Chciałbym, żeby zarówno polskie, jak i światowe MMA zmieniło się pod tym względem i czerpało przykład z największej organizacji, jaką jest UFC. Zależy mi, by ludzie bardziej docenili ten sport i zawodników, jak ma to miejsce w USA, a żeby mogło tak się stać - niezbędne będą testy.

Jak reagują władze federacji i inni zawodnicy na pana propozycję?

Przedstawiciele KSW doskonale wiedzą, że gdy uda mi się wyegzekwować testy po swoich walkach, to za chwilę zgłoszą się kolejni, którzy będą chcieli pójść podobną drogą. Jeśli zrobię to jako pierwszy, to już nie będzie odwrotu.

Jak pan ocenia szanse na wprowadzenie regularnych testów na galach KSW?

Biorąc pod uwagę, że z inicjatywy jednego z włodarzy powstało stowarzyszenie amatorskiego MMA, działające na rzecz rozwoju, profesjonalizacji i poprawienia statusu tego sportu mam nadzieje, że w najbliższej przyszłości idea testów antydopingowych zostanie wprowadzona.
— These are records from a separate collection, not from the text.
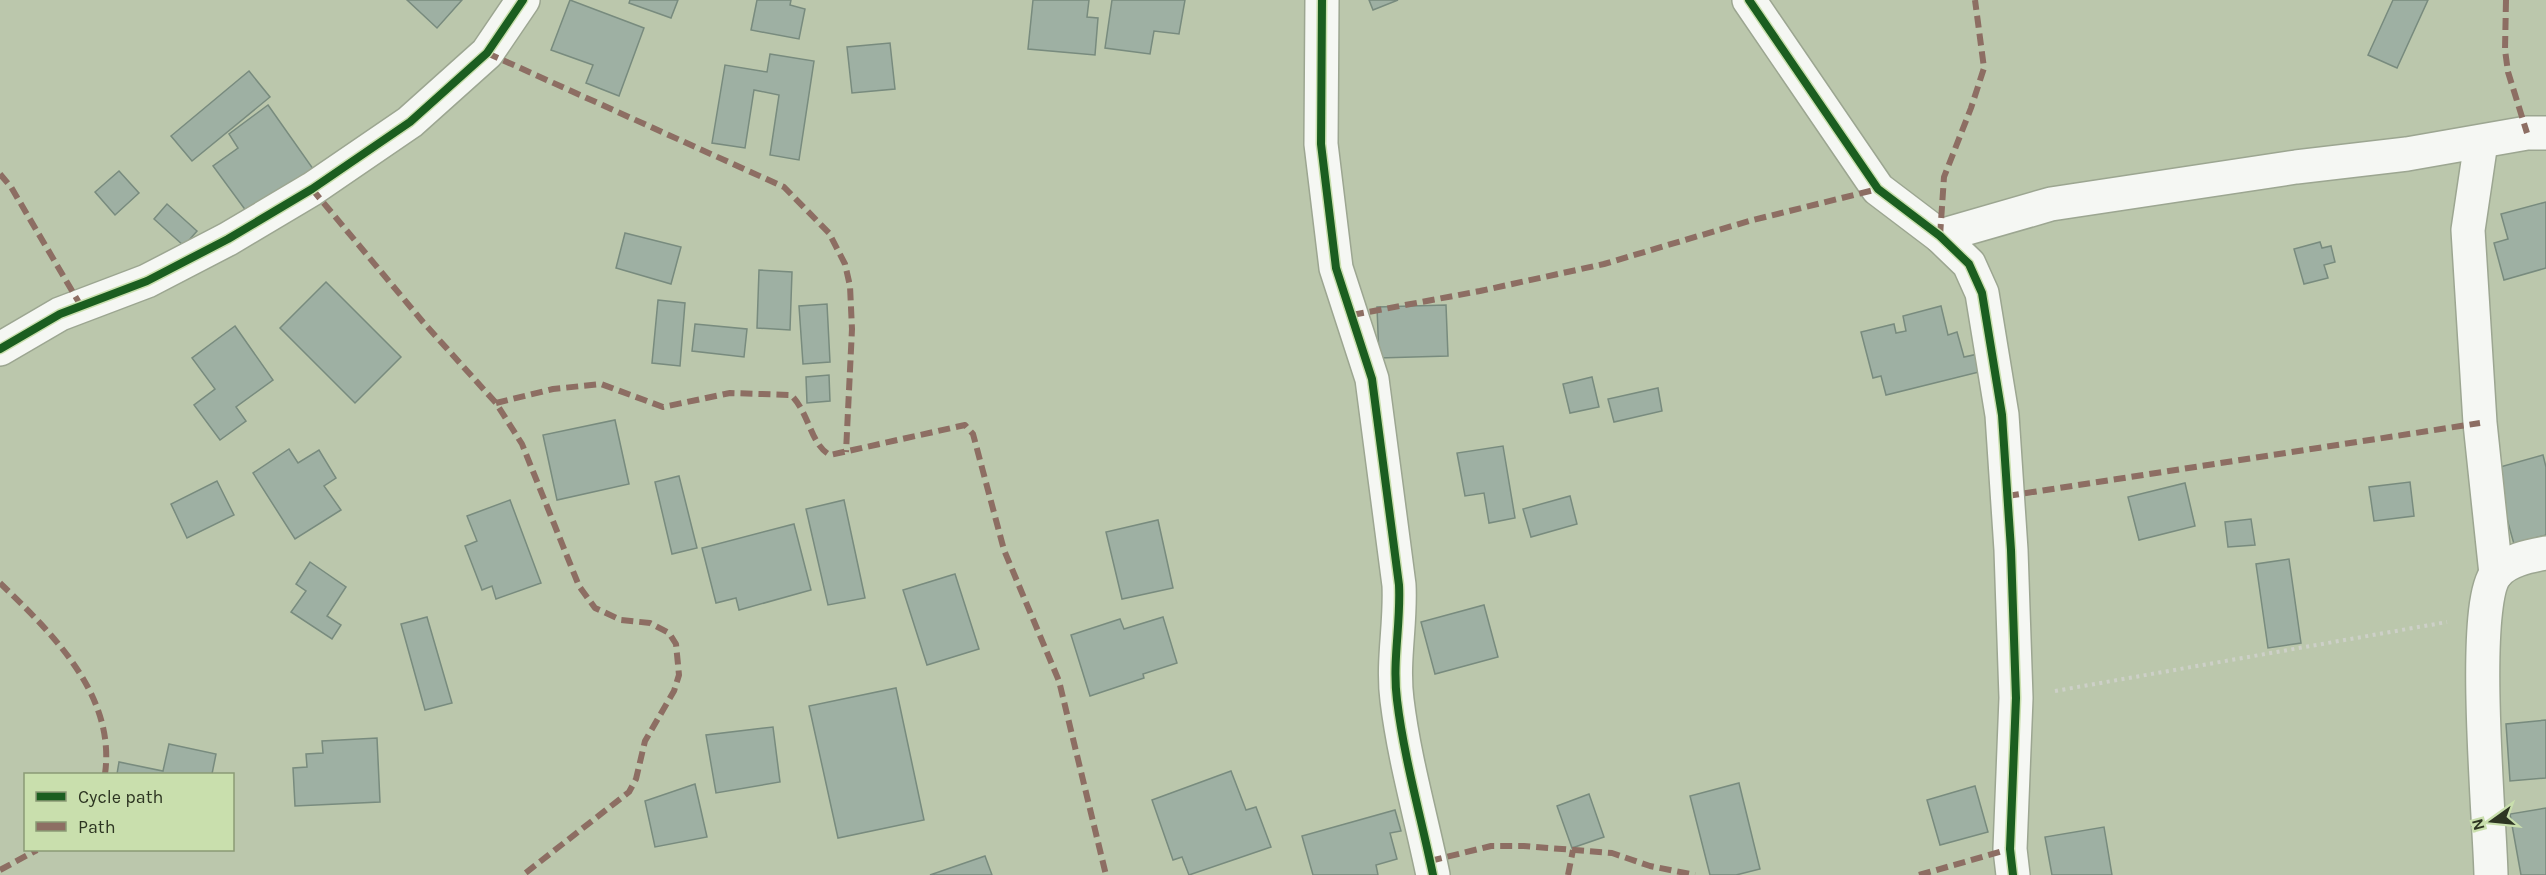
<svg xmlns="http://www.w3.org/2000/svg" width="2546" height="875" viewBox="0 0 2546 875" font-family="Karla,sans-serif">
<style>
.building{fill:#9eb0a3;stroke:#788b7e;stroke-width:1.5}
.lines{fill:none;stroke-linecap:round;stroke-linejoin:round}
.street-casing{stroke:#9ca691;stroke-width:36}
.path{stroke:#cdd0c8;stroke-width:4;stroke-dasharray:3 4.5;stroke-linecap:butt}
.street{stroke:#f5f7f3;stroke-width:33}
.quiet{stroke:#8d6e63;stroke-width:6;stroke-dasharray:12 6;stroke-linecap:butt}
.cycleway-casing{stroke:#c9dfad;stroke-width:11}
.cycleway{stroke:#1b5e20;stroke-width:8}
</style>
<rect width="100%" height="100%" fill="#bbc7ac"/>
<g class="building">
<polygon points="407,0 462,0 437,28"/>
<polygon points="570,0 644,28 619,96 586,83 593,65 551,50"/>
<polygon points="630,0 678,0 671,18 629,3"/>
<polygon points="757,0 791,0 790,5 805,9 799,39 751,30"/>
<polygon points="1033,0 1089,0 1087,17 1098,18 1095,55 1028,49"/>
<polygon points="1112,0 1185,0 1179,34 1154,31 1150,54 1105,48"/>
<polygon points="1369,0 1398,0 1373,10"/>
<polygon points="2393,0 2428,0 2397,68 2368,55"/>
<polygon points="890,43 895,89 852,93 847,47"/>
<polygon points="770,54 814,61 799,160 770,155 779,95 754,90 745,148 712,143 725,65 767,72"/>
<polygon points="249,71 270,97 192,161 171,136"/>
<polygon points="268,105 316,173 252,219 213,166 238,148 229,134"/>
<polygon points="119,171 139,193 115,215 95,192"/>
<polygon points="2546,202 2546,268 2504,280 2494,243 2508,239 2501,214"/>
<polygon points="167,204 197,231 184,246 154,219"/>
<polygon points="625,233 681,247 671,284 616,268"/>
<polygon points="2320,242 2322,248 2331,246 2335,262 2324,265 2328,278 2304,284 2294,249"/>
<polygon points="759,270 792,272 790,330 757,328"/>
<polygon points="326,282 401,357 355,403 280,328"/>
<polygon points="658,300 685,303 680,366 652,363"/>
<polygon points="827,304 830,362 803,364 799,306"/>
<polygon points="1446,305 1448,356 1379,358 1377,307"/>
<polygon points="1941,306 1948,335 1957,332 1964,357 1978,354 1983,371 1886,395 1881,376 1873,378 1861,332 1894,324 1896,333 1906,331 1903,316"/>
<polygon points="695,324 747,329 744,357 692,351"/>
<polygon points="235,326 273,380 236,407 246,421 220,440 194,405 215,389 192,358"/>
<polygon points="829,375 830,401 807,403 806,377"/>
<polygon points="1592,377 1599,407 1570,413 1563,384"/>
<polygon points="1658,388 1662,411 1614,422 1608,399"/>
<polygon points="615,420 629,484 557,500 543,435"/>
<polygon points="1503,446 1515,518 1489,523 1484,493 1465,496 1457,453"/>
<polygon points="289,449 298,463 319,450 336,478 324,486 341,510 295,539 253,473"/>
<polygon points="2543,455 2546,467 2546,535 2514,544 2493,469"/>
<polygon points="679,476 697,548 672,554 655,482"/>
<polygon points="217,481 234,515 187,538 171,504"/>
<polygon points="2410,482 2414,516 2374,521 2369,487"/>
<polygon points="2185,483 2195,526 2139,540 2128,497"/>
<polygon points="1570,496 1577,524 1531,537 1523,509"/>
<polygon points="510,500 541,583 496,599 492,586 482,590 465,546 477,541 467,516"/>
<polygon points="844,500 865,598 828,605 806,509"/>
<polygon points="2251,519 2255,545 2228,547 2225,522"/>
<polygon points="1158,520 1173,588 1122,599 1106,532"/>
<polygon points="794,524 811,590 739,610 736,598 716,603 702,548"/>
<polygon points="2289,559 2301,643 2268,648 2256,564"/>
<polygon points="310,562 346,587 327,616 341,625 332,639 291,612 306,591 296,584"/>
<polygon points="955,574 979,649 927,665 903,590"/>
<polygon points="1484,605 1498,657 1435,674 1421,622"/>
<polygon points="427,617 452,703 425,710 401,624"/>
<polygon points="1163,617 1177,663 1143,674 1144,678 1090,696 1071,635 1120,619 1124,629"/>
<polygon points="896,688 924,820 838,838 809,706"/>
<polygon points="2546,720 2546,778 2510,781 2506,724"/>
<polygon points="773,727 780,782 716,793 706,735"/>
<polygon points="377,738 380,802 295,806 293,768 307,767 306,754 323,753 322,741"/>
<polygon points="169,744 216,754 212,774 117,774 119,762 163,771"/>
<polygon points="1231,771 1246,810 1256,807 1271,847 1189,875 1182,857 1173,860 1152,800"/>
<polygon points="1739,783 1760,869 1736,875 1710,875 1690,796"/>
<polygon points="695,784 707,837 655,847 645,801"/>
<polygon points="1975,786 1988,832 1940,845 1927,800"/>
<polygon points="1589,794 1604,837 1572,848 1557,806"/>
<polygon points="2546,808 2546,875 2521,875 2510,814"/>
<polygon points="1395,810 1401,831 1390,833 1397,859 1376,865 1378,875 1313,875 1302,836"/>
<polygon points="2104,827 2112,875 2052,875 2045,837"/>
<polygon points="985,856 992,875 930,875"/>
</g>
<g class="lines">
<g class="street-casing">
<g id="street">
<path d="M1322,0L1321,144L1336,268L1372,379L1399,585C1401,624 1392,661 1397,700C1404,758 1421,817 1433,875"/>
<polyline points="1749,0 1878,189 1940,236 1969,264 1982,293 2002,415 2011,550 2016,698 2010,849 2013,875"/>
<polyline points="2481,142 2468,230 2480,423 2496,574"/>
<polyline points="1940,236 2051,204 2296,167 2407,154 2527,133 2546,133"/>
<polyline points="0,349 60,314 147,281 228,239 312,189 410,122 487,53 523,0"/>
<path d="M2491,875C2490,823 2470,606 2496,574C2507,560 2530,556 2546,553"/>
</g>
</g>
<polyline class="path" points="2055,691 2447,622"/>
<use href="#street" class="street"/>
<g class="quiet">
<polyline points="2506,0 2505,50 2508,72 2527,133"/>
<polyline points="487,53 784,187 829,233 845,264 850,286 852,329 846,452"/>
<polyline points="0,174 11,187 81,306"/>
<polyline points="312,189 423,322 496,403 522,444 579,586 595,608 621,620 650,623 669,633 676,644 679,675 674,691 645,741 636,779 629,792 523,875"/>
<polyline points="1940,236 1944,177 1971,108 1984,68 1975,0"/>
<polyline points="1352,315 1480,291 1604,264 1749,221 1878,189"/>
<path d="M496,403L553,389L601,384L663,407L730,393L791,395C810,414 810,444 830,455L965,425L973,434L1004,550L1059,681L1106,875"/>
<polyline points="2007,496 2480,423"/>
<path d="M0,583C52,633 116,695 105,774"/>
<polyline points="1430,861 1491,846 1524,846 1612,853 1650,866 1695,875"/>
<polyline points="0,870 37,850"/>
<polyline points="1568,875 1573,850"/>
<polyline points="1919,875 2010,849"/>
</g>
<g class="cycleway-casing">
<g id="cycleway">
<path d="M1322,0L1321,144L1336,268L1372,379L1399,585C1401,624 1392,661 1397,700C1404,758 1421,817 1433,875"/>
<polyline points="1749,0 1878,189 1940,236 1969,264 1982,293 2002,415 2011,550 2016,698 2010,849 2013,875"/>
<polyline points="0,349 60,314 147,281 228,239 312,189 410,122 487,53 523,0"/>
</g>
</g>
<use href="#cycleway" class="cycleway"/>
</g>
<rect x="24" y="773" width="210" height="78" fill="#c9dfad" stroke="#8b9b75" stroke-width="1.5"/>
<rect x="36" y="792" width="30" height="9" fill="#1b5e20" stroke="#8b9b75" stroke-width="1.5"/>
<text x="78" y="803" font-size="18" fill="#2d3522">Cycle path</text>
<rect x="36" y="822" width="30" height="9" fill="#8d6e63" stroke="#8b9b75" stroke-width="1.5"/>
<text x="78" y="833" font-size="18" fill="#2d3522">Path</text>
<g transform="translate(2492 821) rotate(255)" stroke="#c9dfad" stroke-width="4.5" paint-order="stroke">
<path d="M0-4.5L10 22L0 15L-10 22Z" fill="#2d3522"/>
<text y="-9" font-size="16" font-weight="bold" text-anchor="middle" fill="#2d3522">N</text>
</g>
</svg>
W UFC wprowadzono nie tylko obowiązek testów, ale nawet przez cały rok monitoruje się zawodników.

Zawodnicy zostali przyłapani, a mimo to dobre imię organizacji na tym nie ucierpiało. To wciąż najlepsza federacja MMA na świecie. Poza tym mam wrażenie, że wprowadzenie testów antydopingowych pomogłoby odróżnić się od organizacji freak-fightowych i pokazać, że zależy nam na innych wartościach.

Nigdy nie pomyślał pan, że ta walka nie ma sensu, bo i tak nie wyeliminuje pan tego zjawiska z polskiego MMA?

Mam 33 lata i nawet jeśli zakończę karierę, to wciąż będę walczył o czystość w MMA. W innych sportach walczy się przede wszystkim z samym sobą, a z rywalami można się jedynie ścigać. W sportach walki jest trochę inaczej, bo skutki konfrontacji osoby stosującej doping z czystym sportowcem mogą być znacznie poważniejsze, niż tylko porażka. Można doznać poważnego uszczerbku na zdrowiu i latami dochodzić do sprawności. Dopingowicz wychodzi do ringu i tłucze uczciwego sportowca po twarzy. To jest najsmutniejsze w tym wszystkim.

Z pana słów wynika, że dziś trzeba mieć naprawdę odwagę, by nie brać środków dopingujących przed swoimi walkami. Bo rywal raczej to robi.

Walczę z tym całą swoją karierę. Mogę jednak zapewnić, ze jeśli ma się talent, mocny charakter i ciężko się pracuje, to da się nawiązać walkę z rywalami na sterydach. Gorzej, jak trafi się na równie utalentowanego zawodnika, który wkłada wiele wysiłku na treningach, a dodatkowo jeszcze się wspomaga.

Nigdy nie miał pan pokusy?

Były takie momenty, ale szybko zostały wyrzucone z mojej głowy. Przy okazji mojej niedawnej kontuzji , docierały do mnie sugestie, by przyspieszyć regeneracje i powrót do zdrowia, ale nie po to walczę z dopingiem praktycznie całą karierę, by teraz w ramach „specjalnej sytuacji” zacząć coś przyjmować. Spokojnie i uczciwie dojdę do pełni zdrowia, bo przede mną jeszcze wiele lat kariery. Wybrałem naturalne sposoby i dłuższą przerwę. Dziś mam 33 lata i wciąż świetne zdrowie. Oraz pewność, że mogę być jeszcze lepszy.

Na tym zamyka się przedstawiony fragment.